On any other Friday at lunchtime, Cindy Hays and her two young sons, Tyler and Owen, would have been at home watching cartoons and waiting on her husband, Troy, to come home for lunch. But on April 10, 2009, Cindy and the boys, Tyler and Owen, were visiting grandparents in West Tennessee and Troy was eating out with a co-worker.

Though there is no perfect time for a tornado to rip through people’s lives, the timing of the Good Friday tornado had the Hays family placed safely away from the home that became nature’s battle zone.

While at work, Troy received a call from a neighbor telling him that his house was damaged and he needed to come home.

“I was in shock. It looked like a bomb had gone off,” he recalled.

Though a bowl of fruit sat on the table and the TV remote was still safely on the arm of the recliner as though nothing had happened, the rest of the home showed otherwise.

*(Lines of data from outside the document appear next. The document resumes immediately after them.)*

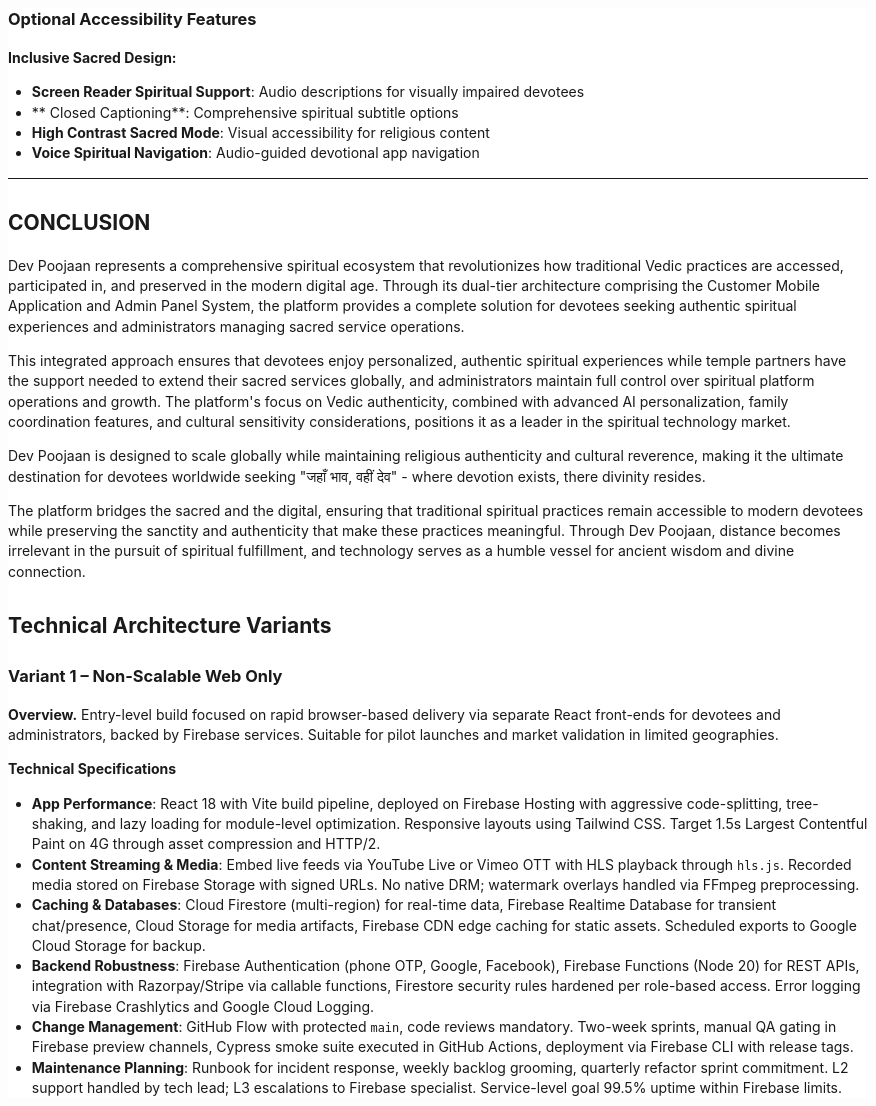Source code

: ### Optional Accessibility Features
**Inclusive Sacred Design:**
- **Screen Reader Spiritual Support**: Audio descriptions for visually impaired devotees
- ** Closed Captioning**: Comprehensive spiritual subtitle options
- **High Contrast Sacred Mode**: Visual accessibility for religious content
- **Voice Spiritual Navigation**: Audio-guided devotional app navigation

---

## CONCLUSION

Dev Poojaan represents a comprehensive spiritual ecosystem that revolutionizes how traditional Vedic practices are accessed, participated in, and preserved in the modern digital age. Through its dual-tier architecture comprising the Customer Mobile Application and Admin Panel System, the platform provides a complete solution for devotees seeking authentic spiritual experiences and administrators managing sacred service operations.

This integrated approach ensures that devotees enjoy personalized, authentic spiritual experiences while temple partners have the support needed to extend their sacred services globally, and administrators maintain full control over spiritual platform operations and growth. The platform's focus on Vedic authenticity, combined with advanced AI personalization, family coordination features, and cultural sensitivity considerations, positions it as a leader in the spiritual technology market.

Dev Poojaan is designed to scale globally while maintaining religious authenticity and cultural reverence, making it the ultimate destination for devotees worldwide seeking "जहाँ भाव, वहीं देव" - where devotion exists, there divinity resides.

The platform bridges the sacred and the digital, ensuring that traditional spiritual practices remain accessible to modern devotees while preserving the sanctity and authenticity that make these practices meaningful. Through Dev Poojaan, distance becomes irrelevant in the pursuit of spiritual fulfillment, and technology serves as a humble vessel for ancient wisdom and divine connection.

## Technical Architecture Variants

### Variant 1 – Non-Scalable Web Only

**Overview.** Entry-level build focused on rapid browser-based delivery via separate React front-ends for devotees and administrators, backed by Firebase services. Suitable for pilot launches and market validation in limited geographies.

**Technical Specifications**
- **App Performance**: React 18 with Vite build pipeline, deployed on Firebase Hosting with aggressive code-splitting, tree-shaking, and lazy loading for module-level optimization. Responsive layouts using Tailwind CSS. Target 1.5s Largest Contentful Paint on 4G through asset compression and HTTP/2.
- **Content Streaming & Media**: Embed live feeds via YouTube Live or Vimeo OTT with HLS playback through `hls.js`. Recorded media stored on Firebase Storage with signed URLs. No native DRM; watermark overlays handled via FFmpeg preprocessing.
- **Caching & Databases**: Cloud Firestore (multi-region) for real-time data, Firebase Realtime Database for transient chat/presence, Cloud Storage for media artifacts, Firebase CDN edge caching for static assets. Scheduled exports to Google Cloud Storage for backup.
- **Backend Robustness**: Firebase Authentication (phone OTP, Google, Facebook), Firebase Functions (Node 20) for REST APIs, integration with Razorpay/Stripe via callable functions, Firestore security rules hardened per role-based access. Error logging via Firebase Crashlytics and Google Cloud Logging.
- **Change Management**: GitHub Flow with protected `main`, code reviews mandatory. Two-week sprints, manual QA gating in Firebase preview channels, Cypress smoke suite executed in GitHub Actions, deployment via Firebase CLI with release tags.
- **Maintenance Planning**: Runbook for incident response, weekly backlog grooming, quarterly refactor sprint commitment. L2 support handled by tech lead; L3 escalations to Firebase specialist. Service-level goal 99.5% uptime within Firebase limits.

Most of the roof had been ripped away, some of the windows and walls were missing, the line of tall pine trees that acted as a shelter for the yard was gone, and the boys’swing set was nowhere to be found.

Cindy watched the news from West Tennessee and waited a few days before returning to the mess.

“I was overwhelmed by the help the community gave,” Troy says

The house was totaled so the family moved into an apartment to wait until a new house could be built. Though given the opportunity to create an entirely different place to live, the floor plan the Hays family chose had similarities to their original home.

Life pauses for nothing, not even an earth-shattering event like this one, Troy said. His family will always remember that their son Tyler’s first year at school was begun while the family was rebuilding their home. They moved in last November.

“We were able to save a lot of our pictures. The most valuable thing we lost was time,” she said.

Though the Hays family was forced to part with certain things after having many of their belongings packed in boxes during their wait for a new home, the family realized what was important.

“You really learn what you can live with and what you can’t live without,” Cindy said.